Return all the lines below exactly. Any picture among them is omitted.

------------------------------------------------------------------------

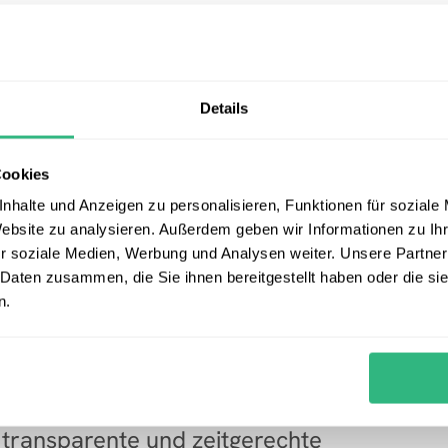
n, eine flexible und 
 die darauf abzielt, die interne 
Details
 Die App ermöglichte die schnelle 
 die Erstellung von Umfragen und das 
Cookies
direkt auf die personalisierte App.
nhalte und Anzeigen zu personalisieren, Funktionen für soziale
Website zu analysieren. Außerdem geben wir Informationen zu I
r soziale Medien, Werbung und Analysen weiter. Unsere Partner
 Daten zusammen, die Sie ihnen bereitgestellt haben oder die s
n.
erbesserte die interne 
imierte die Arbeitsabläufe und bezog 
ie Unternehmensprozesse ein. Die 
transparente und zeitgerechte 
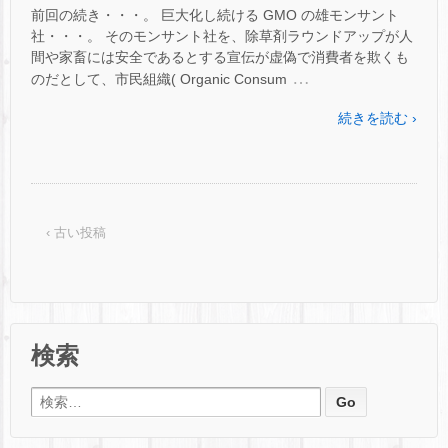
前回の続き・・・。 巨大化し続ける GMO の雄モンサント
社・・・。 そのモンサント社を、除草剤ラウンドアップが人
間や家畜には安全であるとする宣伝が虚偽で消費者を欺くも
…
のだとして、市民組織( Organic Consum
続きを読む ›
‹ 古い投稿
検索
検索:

------------------------------------------------------------------------

OUTPUT -
n, eine flexible und 
 die darauf abzielt, die interne 
Details
 Die App ermöglichte die schnelle 
 die Erstellung von Umfragen und das 
Cookies
direkt auf die personalisierte App.
nhalte und Anzeigen zu personalisieren, Funktionen für soziale
Website zu analysieren. Außerdem geben wir Informationen zu I
r soziale Medien, Werbung und Analysen weiter. Unsere Partner
 Daten zusammen, die Sie ihnen bereitgestellt haben oder die s
n.
erbesserte die interne 
imierte die Arbeitsabläufe und bezog 
ie Unternehmensprozesse ein. Die 
transparente und zeitgerechte 
前回の続き・・・。 巨大化し続ける GMO の雄モンサント
社・・・。 そのモンサント社を、除草剤ラウンドアップが人
間や家畜には安全であるとする宣伝が虚偽で消費者を欺くも
…
のだとして、市民組織( Organic Consum
続きを読む ›
‹ 古い投稿
検索
検索:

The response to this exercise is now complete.